Las matemáticas del campo de batalla simplemente no estaban de nuestro lado. Era una misión suicida, pero el honor de la patria no se negocia con números.

LA DEFENSA HEROICA Y LA CAÍDA INMINENTE

A pesar de la defensa desesperada, las líneas mexicanas se rompieron tras un combate brutal, cuerpo a cuerpo.

Los testimonios hablan de la furia con la que se luchó cada pulgada de terreno.
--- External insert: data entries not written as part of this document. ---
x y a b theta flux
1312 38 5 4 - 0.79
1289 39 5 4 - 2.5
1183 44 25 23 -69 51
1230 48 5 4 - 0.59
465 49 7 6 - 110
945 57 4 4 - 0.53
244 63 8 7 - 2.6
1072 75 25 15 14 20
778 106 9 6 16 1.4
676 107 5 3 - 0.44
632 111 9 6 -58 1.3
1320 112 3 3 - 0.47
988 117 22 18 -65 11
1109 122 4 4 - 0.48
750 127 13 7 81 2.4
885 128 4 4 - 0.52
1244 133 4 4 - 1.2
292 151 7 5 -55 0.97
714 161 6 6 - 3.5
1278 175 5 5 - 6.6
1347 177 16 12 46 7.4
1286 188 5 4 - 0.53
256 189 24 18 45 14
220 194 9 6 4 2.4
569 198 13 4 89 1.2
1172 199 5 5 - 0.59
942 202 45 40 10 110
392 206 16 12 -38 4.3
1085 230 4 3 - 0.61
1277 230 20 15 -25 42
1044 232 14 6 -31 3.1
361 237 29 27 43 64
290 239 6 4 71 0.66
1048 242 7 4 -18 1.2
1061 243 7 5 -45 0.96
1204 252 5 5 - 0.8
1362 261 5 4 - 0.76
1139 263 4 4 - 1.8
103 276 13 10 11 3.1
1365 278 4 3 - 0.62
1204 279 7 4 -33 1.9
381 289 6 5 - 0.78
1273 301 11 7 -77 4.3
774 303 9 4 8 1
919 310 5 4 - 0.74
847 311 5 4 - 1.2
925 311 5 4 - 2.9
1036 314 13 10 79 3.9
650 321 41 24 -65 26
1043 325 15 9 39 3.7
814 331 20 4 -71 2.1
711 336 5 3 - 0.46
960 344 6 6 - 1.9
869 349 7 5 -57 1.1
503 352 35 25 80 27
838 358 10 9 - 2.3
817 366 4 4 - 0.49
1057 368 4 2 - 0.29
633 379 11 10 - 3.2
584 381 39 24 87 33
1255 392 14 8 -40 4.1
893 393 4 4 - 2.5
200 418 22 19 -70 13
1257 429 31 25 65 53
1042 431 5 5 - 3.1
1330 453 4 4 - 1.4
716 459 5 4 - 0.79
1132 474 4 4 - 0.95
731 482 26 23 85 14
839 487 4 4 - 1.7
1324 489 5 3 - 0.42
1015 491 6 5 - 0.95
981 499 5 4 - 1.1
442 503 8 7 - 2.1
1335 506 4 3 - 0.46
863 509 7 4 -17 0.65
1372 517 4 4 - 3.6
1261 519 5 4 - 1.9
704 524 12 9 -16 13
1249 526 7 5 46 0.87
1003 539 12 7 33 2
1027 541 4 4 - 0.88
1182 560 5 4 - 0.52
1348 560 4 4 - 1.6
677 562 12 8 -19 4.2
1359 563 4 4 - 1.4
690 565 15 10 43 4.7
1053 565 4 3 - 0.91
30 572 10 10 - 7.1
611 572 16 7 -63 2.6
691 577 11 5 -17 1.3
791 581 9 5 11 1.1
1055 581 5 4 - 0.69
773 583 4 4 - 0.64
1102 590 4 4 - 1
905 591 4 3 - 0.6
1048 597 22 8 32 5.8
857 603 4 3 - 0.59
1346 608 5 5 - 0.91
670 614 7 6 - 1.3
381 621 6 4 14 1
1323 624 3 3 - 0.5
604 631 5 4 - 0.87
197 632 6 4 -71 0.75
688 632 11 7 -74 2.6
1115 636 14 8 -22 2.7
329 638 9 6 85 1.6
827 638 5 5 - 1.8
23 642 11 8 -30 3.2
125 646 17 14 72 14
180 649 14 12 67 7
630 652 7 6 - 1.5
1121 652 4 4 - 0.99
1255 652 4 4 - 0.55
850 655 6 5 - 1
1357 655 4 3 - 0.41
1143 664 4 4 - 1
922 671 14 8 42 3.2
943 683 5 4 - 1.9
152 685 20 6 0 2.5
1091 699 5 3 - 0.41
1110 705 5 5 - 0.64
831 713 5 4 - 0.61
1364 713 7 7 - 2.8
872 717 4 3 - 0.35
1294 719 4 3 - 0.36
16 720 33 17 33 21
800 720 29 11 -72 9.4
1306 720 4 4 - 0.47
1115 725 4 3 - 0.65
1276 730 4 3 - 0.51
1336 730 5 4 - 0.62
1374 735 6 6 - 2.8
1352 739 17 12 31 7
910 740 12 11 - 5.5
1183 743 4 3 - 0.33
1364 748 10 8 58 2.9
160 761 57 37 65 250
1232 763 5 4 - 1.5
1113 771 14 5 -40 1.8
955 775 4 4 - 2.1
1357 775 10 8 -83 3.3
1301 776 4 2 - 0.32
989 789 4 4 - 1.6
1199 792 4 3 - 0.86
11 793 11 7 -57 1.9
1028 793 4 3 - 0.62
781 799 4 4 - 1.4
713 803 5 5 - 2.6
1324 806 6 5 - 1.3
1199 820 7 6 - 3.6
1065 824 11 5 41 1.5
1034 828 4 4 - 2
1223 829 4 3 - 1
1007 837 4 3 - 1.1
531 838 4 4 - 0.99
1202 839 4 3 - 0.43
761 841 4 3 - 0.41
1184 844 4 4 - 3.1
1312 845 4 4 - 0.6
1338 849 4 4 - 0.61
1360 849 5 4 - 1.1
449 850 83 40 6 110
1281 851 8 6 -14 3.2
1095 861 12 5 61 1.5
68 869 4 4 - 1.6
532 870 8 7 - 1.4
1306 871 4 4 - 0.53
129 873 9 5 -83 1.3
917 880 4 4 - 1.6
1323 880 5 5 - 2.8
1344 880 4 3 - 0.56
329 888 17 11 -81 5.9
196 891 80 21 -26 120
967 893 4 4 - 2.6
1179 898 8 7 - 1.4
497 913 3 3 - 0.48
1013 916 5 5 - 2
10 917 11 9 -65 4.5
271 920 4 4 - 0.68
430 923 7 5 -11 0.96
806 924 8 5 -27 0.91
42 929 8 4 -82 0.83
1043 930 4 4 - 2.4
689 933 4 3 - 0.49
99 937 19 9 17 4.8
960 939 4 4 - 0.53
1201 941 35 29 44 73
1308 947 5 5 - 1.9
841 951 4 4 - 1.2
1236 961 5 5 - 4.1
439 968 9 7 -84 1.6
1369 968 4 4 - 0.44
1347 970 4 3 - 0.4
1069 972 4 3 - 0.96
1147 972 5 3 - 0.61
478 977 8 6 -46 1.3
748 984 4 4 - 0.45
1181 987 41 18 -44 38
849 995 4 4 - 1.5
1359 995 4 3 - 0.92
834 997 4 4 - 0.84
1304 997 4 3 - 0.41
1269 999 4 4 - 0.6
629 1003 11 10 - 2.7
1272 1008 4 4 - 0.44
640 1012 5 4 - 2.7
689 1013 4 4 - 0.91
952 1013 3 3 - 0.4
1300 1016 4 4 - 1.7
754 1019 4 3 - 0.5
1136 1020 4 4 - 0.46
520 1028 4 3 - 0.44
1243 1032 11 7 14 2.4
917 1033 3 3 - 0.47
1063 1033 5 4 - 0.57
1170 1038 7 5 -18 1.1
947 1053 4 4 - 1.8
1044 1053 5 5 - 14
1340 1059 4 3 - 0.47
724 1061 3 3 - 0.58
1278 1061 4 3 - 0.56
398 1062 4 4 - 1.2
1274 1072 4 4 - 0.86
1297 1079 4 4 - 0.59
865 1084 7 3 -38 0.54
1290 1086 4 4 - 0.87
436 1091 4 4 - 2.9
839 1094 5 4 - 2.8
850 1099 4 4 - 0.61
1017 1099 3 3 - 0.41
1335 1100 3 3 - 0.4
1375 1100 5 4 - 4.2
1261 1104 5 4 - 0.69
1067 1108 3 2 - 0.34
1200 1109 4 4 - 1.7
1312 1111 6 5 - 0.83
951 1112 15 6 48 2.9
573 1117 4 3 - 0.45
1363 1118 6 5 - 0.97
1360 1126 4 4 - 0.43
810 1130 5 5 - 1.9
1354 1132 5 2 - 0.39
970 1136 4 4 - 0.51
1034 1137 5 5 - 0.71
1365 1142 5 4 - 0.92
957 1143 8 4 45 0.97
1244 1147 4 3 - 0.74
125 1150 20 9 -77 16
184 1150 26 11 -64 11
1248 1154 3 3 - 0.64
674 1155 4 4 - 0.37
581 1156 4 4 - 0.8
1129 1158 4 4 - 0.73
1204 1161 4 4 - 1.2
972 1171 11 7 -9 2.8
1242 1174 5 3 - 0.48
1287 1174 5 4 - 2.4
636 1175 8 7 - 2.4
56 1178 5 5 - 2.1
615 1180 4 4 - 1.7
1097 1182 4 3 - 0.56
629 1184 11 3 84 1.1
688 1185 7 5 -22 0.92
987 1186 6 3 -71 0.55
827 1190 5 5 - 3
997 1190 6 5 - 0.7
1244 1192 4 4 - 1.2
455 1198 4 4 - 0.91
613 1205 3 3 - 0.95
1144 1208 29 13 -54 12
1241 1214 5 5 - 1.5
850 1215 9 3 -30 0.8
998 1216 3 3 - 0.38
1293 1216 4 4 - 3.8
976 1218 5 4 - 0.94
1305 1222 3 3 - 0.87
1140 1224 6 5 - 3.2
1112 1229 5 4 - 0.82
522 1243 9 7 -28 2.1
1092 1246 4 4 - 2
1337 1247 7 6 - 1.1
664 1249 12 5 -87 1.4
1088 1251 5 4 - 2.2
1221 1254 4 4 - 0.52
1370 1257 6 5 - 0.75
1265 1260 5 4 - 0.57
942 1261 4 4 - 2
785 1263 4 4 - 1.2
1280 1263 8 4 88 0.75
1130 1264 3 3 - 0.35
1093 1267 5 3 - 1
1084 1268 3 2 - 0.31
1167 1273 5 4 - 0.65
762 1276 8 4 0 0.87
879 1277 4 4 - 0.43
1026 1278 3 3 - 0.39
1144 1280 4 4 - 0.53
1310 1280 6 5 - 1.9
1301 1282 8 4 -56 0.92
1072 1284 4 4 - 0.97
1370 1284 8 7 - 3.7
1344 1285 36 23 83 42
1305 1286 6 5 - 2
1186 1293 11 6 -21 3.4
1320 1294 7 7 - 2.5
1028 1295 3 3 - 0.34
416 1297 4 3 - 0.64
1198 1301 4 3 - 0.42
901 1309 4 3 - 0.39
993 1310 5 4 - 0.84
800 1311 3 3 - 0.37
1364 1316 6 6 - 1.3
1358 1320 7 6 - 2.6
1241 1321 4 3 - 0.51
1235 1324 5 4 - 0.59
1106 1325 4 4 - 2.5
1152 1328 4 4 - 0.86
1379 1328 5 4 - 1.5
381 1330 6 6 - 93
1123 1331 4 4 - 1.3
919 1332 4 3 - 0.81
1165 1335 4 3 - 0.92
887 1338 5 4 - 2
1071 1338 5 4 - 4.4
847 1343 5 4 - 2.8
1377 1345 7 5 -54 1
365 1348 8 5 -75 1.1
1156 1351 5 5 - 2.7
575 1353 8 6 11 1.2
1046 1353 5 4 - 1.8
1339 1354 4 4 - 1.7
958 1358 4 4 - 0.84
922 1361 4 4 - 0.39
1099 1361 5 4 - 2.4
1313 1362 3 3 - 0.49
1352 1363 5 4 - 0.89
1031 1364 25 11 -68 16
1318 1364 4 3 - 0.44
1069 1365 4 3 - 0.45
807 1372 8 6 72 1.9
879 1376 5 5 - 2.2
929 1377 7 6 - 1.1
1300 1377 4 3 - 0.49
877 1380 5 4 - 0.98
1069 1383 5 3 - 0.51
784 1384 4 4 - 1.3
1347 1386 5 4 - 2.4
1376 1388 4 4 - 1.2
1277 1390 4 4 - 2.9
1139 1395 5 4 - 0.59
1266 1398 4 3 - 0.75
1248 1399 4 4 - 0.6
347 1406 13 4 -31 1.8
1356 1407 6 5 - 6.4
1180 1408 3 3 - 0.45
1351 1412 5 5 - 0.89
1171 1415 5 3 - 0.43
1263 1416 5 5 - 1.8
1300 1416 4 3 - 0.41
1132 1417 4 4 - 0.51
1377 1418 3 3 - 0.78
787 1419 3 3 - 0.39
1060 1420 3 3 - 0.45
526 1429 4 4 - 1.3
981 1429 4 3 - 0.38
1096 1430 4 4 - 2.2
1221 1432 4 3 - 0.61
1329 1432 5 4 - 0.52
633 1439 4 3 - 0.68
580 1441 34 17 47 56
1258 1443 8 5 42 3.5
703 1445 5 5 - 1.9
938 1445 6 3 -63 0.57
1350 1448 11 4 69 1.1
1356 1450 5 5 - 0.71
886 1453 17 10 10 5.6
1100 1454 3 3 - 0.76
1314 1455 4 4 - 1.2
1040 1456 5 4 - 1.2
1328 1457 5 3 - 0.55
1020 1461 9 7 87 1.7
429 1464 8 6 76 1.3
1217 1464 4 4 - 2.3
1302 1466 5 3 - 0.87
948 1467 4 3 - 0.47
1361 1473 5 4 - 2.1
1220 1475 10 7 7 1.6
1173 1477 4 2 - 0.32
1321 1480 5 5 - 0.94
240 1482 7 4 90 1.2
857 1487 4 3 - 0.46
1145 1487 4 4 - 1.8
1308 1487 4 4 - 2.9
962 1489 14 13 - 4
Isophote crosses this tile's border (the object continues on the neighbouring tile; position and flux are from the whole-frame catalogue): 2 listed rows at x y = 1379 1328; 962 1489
Las consecuencias fueron inmediatas y devastadoras.

Esa derrota fue la patada que abrió la puerta para el asedio al Castillo de Chapultepec y, poco después, la caída total de la capital.

La derrota en el Molino del Rey no fue el fin, sino el preludio del desastre final.

EL PRECIO DE LA IGNORANCIA

A veces, se le llama «tres molinos» a esta batalla, un nombre no histórico pero que alude al mismo día sangriento.

Uno se queda pensando en cuántas vidas se perdieron, cuántas familias fueron destrozadas y cuánto territorio se entregó por un mal dato de inteligencia, por la paranoia de un general extranjero.

Esta batalla es el monumento al sinsentido de la guerra basada en la ficción y la urgencia de recordar que la historia tiene lecciones sangrientas para quienes no saben escuchar.

MÉXICO: HONOR EN LA ADVERSIDAD

La Batalla del Molino del Rey es un recordatorio doloroso de la vulnerabilidad de una nación dividida, pero también de la indomable dignidad de su pueblo.

Nuestros soldados, a pesar de la desventaja, lucharon con un coraje que aún hoy nos llena de orgullo.

Honrar su memoria es recordar que la soberanía se defiende con la vida, pero que la verdadera sabiduría es evitar que la sangre se derrame por los errores de otros.